Halos' Hellish Happenings

Written by: Halos Kyong || Year 18 Week 2 || Edition #1


Dear Reader,
Welcome to the first edition of this blog I have received from arguably the least intelligent Kyong sibling. After reading through its contents myself, I do think it’s worthy of publication, however you should be vigilant when reading, and understand that anything that comes out of this half witch half illyrians mouth is complete garbage. While I don’t condone much of what he says, I do think it's funny enough to be given a platform for you citizens to observe, and possibly chuckle at.
~ Tarron Nai, Right Hand of the King


I woke up this morning with an odd itch in my brain that I needed to scratch. How did I solve this issue you may ask? Well by writing about it in this journal, that has now been entrusted with the Emissary quarter of the kingdom. But trust me, what I wrote in these pages was much to my delight, and should be taken very seriously by you all for the coming years. My advice is certainly top-tier and I can say with confidence that if you follow my steps you will achieve great happiness and success! So without further ado, here is some spectacular life advice from your’s truly.

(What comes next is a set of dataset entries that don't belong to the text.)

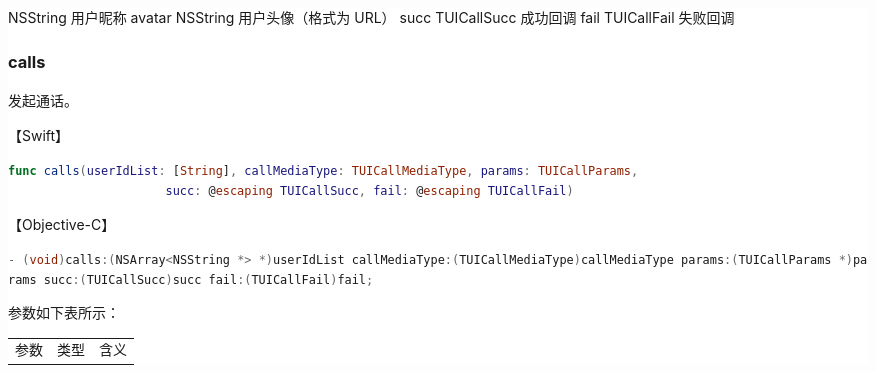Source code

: <td rowspan="1" colSpan="1" >NSString</td>

<td rowspan="1" colSpan="1" >用户昵称</td>
</tr>

<tr>
<td rowspan="1" colSpan="1" >avatar</td>

<td rowspan="1" colSpan="1" >NSString</td>

<td rowspan="1" colSpan="1" >用户头像（格式为 URL）</td>
</tr>

<tr>
<td rowspan="1" colSpan="1" >succ</td>

<td rowspan="1" colSpan="1" >TUICallSucc</td>

<td rowspan="1" colSpan="1" >成功回调</td>
</tr>

<tr>
<td rowspan="1" colSpan="1" >fail</td>

<td rowspan="1" colSpan="1" >TUICallFail</td>

<td rowspan="1" colSpan="1" >失败回调</td>
</tr>
</table>


### calls

发起通话。




【Swift】
``` swift
func calls(userIdList: [String], callMediaType: TUICallMediaType, params: TUICallParams,
                      succ: @escaping TUICallSucc, fail: @escaping TUICallFail)

```


【Objective-C】
``` objectivec
- (void)calls:(NSArray<NSString *> *)userIdList callMediaType:(TUICallMediaType)callMediaType params:(TUICallParams *)params succ:(TUICallSucc)succ fail:(TUICallFail)fail; 
```

参数如下表所示：
<table>
<tr>
<td rowspan="1" colSpan="1" >参数</td>

<td rowspan="1" colSpan="1" >类型</td>

<td rowspan="1" colSpan="1" >含义</td>
</tr>
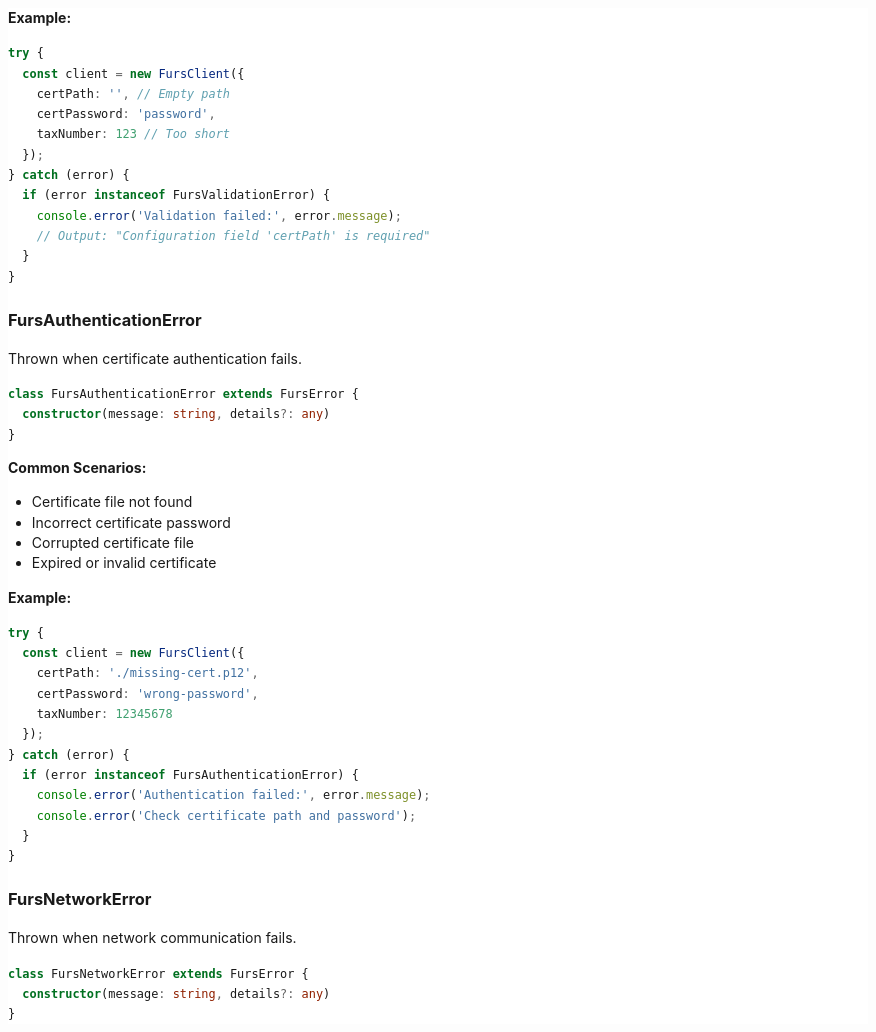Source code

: **Example:**
```typescript
try {
  const client = new FursClient({
    certPath: '', // Empty path
    certPassword: 'password',
    taxNumber: 123 // Too short
  });
} catch (error) {
  if (error instanceof FursValidationError) {
    console.error('Validation failed:', error.message);
    // Output: "Configuration field 'certPath' is required"
  }
}
```

### FursAuthenticationError

Thrown when certificate authentication fails.

```typescript
class FursAuthenticationError extends FursError {
  constructor(message: string, details?: any)
}
```

**Common Scenarios:**
- Certificate file not found
- Incorrect certificate password
- Corrupted certificate file
- Expired or invalid certificate

**Example:**
```typescript
try {
  const client = new FursClient({
    certPath: './missing-cert.p12',
    certPassword: 'wrong-password',
    taxNumber: 12345678
  });
} catch (error) {
  if (error instanceof FursAuthenticationError) {
    console.error('Authentication failed:', error.message);
    console.error('Check certificate path and password');
  }
}
```

### FursNetworkError

Thrown when network communication fails.

```typescript
class FursNetworkError extends FursError {
  constructor(message: string, details?: any)
}
```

If offered a knife, take it but only use it for bread.
Knives are valuable, I understand that, but how suspicious is it for someone to be walking around with a sackful of them just handing them out to strangers? Pretty suspicious if you ask me (but who am I to judge really?) Still, if you ever found yourself in a situation like this, my advice would be: take the knife. It’s a free knife after all! But, don’t use it on anyone, especially your enemies. My reasoning for this is because you never know if the knife is dull or able to be tracked, or meant for something else. Therefore I use this quota in my head. “If it looks like a bread knife, it’s probably a bread knife”

Don’t have a twin sister
Yes I speak from experience with this one. Better yet, be an only child. And for those of you saying, “oh but Halos, I can’t control how many siblings I have!” Incorrect. Of course you can control how many siblings you have. That is, unless one of your siblings is an all powerful god or immortal. Chances are they aren’t though, and therefore you can definitely be rid of any and all siblings you may possess.

Short people deserve no rights
My final piece of advice for the day is one I personally abide with each and every time I find myself around people who are shorter than me. Kick them I MEAN pat them on their heads very nicely and pretend as though you simply forgot to see them. Yes, that’s what I mean. Short people, despite being quite often rude and snarky, are still people. And no, a certain person who’s name rhymes with Melio Myong did not make me change the original text in this entry.

So yes, enjoy my advice, heed it well, and stick around for the next edition when my brain gets that ever so annoying itch again.